Wednesday, November 11, 2009

LA(S) ESTETICA(S) DE LA MUNDIALIZACION

Posted by PicasaLa(s) estética(s) de la mundialización, una lectura imprescindible para ubicar el poder simbólico del arte
Roberto Rosique
La(s) estética(s) de la mundialización de Juan Carlos Reyna (Tijuana, 1980), Premio Estatal de Literatura 2008, promovidos por el Instituto de Cultura de Baja California, es el producto de una selección de textos publicados entre agosto del 2006 y agosto del 2008 en el suplemento cultural El Ángel del periódico Reforma, la revista Tempestad, Picnic, Blink y Metropolítica, entre otros y da cuenta en ellos, de una catorcena de artistas internacionales que, dentro de la amplísima fauna creativa, esa minúscula porción de elegidos representan, apelando a Bourdieu, el poder simbólico del arte y conforman, lo que acertadamente Juan Carlos Reyna denomina las estéticas del tráfico, cuyas tramas ─nos dice─ son hiladas desde el espacio escurridizo de una política que se sostiene por mitologías fundacionales.
El autor nos introduce al libro con una frase lacónica de amplísimo significado, que recluta al lector de inmediato: “El arte contemporáneo ya no puede trasgredir. El arte contemporáneo trafica”. Expresión contundente que nos confronta con los añejos valores culturales y que indica la ruta, de lo que encontraremos en el contenido de éste coherente compendio de artículos periodísticos.
Vivimos tiempos convulsos, de eso no creo existan dudas, postmodernos para algunos o en los estertores de la modernidad para otros, algo que tendrá que seguirse discutiendo sin superficialidades y que tal vez, en el dilucidar de la semántica y en la interpretación justa de la historia se precisen muchas cosas; no obstante, lo que no puede cuestionarse y menos aún desestimarse, es que vivimos como nos dice el autor “el enmascaramiento de un poder omnipotente en cuanto a que no nos es ajeno, sino que es consustancial a nosotros” en este capitalismo tardío fundamentado en un trasegar continuo de símbolos, en el que tanto el arte como el estado se someten a una política aplastante en un simulacro inacabable del poder. Recordatorio que obliga a dejar las caretas a un lado y desasirse de la cauda de aquellos convencidos con las bondades del arte subvencionado, pero sobre todo validado por el estado.

• Tus tareas:
**1)** Reproduce textualmente el pasaje de la reseña del libro, desde "El autor nos" hasta "de artículos periodísticos.", incluidas ambas partes.
**2)** Responde con datos de la reseña del libro:
(a) ¿En qué ciudad y en qué año nació Juan Carlos Reyna?
(b) ¿Con qué frase introduce el autor su libro?
(c) ¿En qué se fundamenta el capitalismo tardío, según el último párrafo?
**3)** Escribe la continuación de la reseña del libro a partir de su última oración.

• Entradas extraídas:
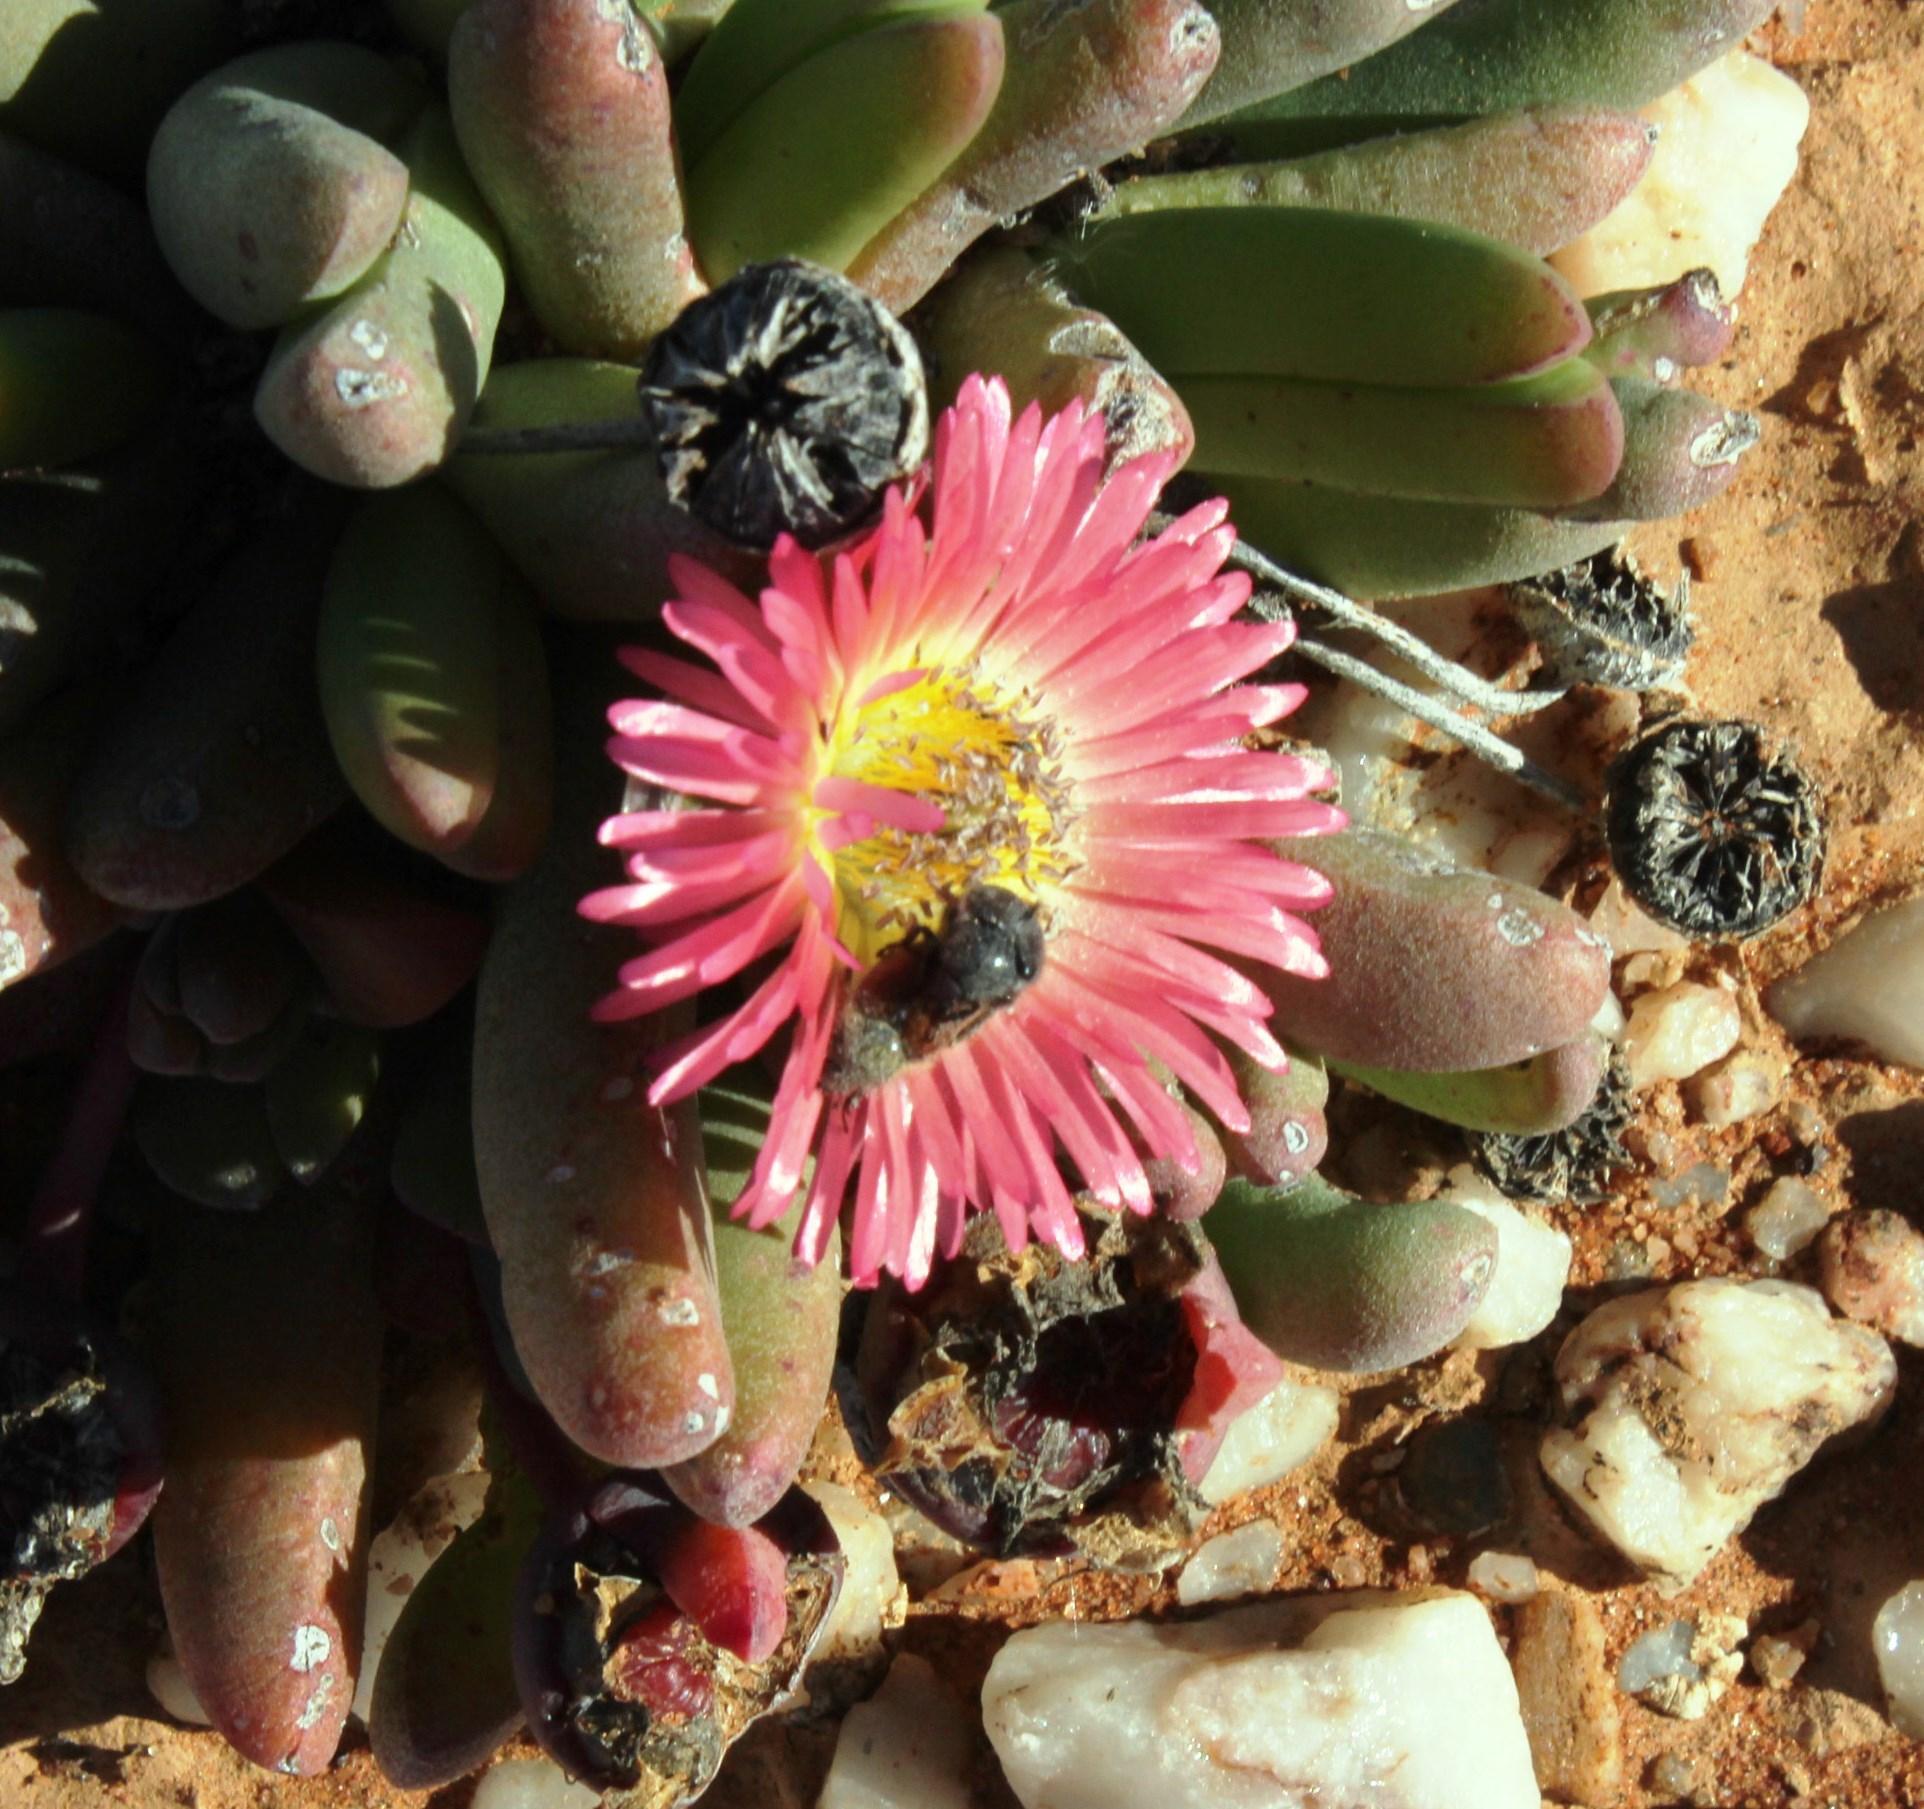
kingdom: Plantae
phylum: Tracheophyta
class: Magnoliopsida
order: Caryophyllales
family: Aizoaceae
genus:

• Respuestas por tarea:
**1)**
El autor nos introduce al libro con una frase lacónica de amplísimo significado, que recluta al lector de inmediato: “El arte contemporáneo ya no puede trasgredir. El arte contemporáneo trafica”. Expresión contundente que nos confronta con los añejos valores culturales y que indica la ruta, de lo que encontraremos en el contenido de éste coherente compendio de artículos periodísticos.

**2)**
(a) En Tijuana, en 1980.
(b) "El arte contemporáneo ya no puede trasgredir. El arte contemporáneo trafica".
(c) En un trasegar continuo de símbolos.

**3)**
Bajo el pretexto de la democracia versus progreso (el engaño más redituable del poder), nos someten y nos vuelven transparentes, permitiéndonos ─escribe el autor─ todo tipo de disidencias para que finalmente, terminen convertidas en esperanza o ilusión, en un mero capital simbólico. Es el mito de la ciudadanía, insiste Juan Carlos Reyna, donde, hasta la etiqueta pretendidamente más trasgresora se ha mecanizado y posteriormente ha desaparecido. Son estas reflexiones las que precisan a reorientar nuestras miradas, a replantear objetivos del arte y sobre todo de la crítica, más aún, de aquella que como comparsa solapa y contribuye a confundirnos para no entender que ─como bien dice el autor─ “este aparente orden gubernamental fortalece los sistemas del poder económico, el orden de la razón y radicaliza los mitos de la sociedad progresista y de manera perversa el de la democracia”.
De ahí ─puntualiza ─ que no ha de extrañarnos la sustitución del discurso crítico del arte por habilidades de concertación, por lo que éste se ha convertido en un mero dispositivo de conciliación ante las mitologías inherentes al estado, y para ejemplo nos remite a las exhibiciones reseñadas en el libro, en donde, conjuntamente, nos ejemplifica de que manera la frontera entre industria cultural y culturas autenticas se ha desvanecido y el arte bautizado de trasgresor, se ha diluido. La cultura, reafirma Juan Carlos Reyna, se marida con el mercado.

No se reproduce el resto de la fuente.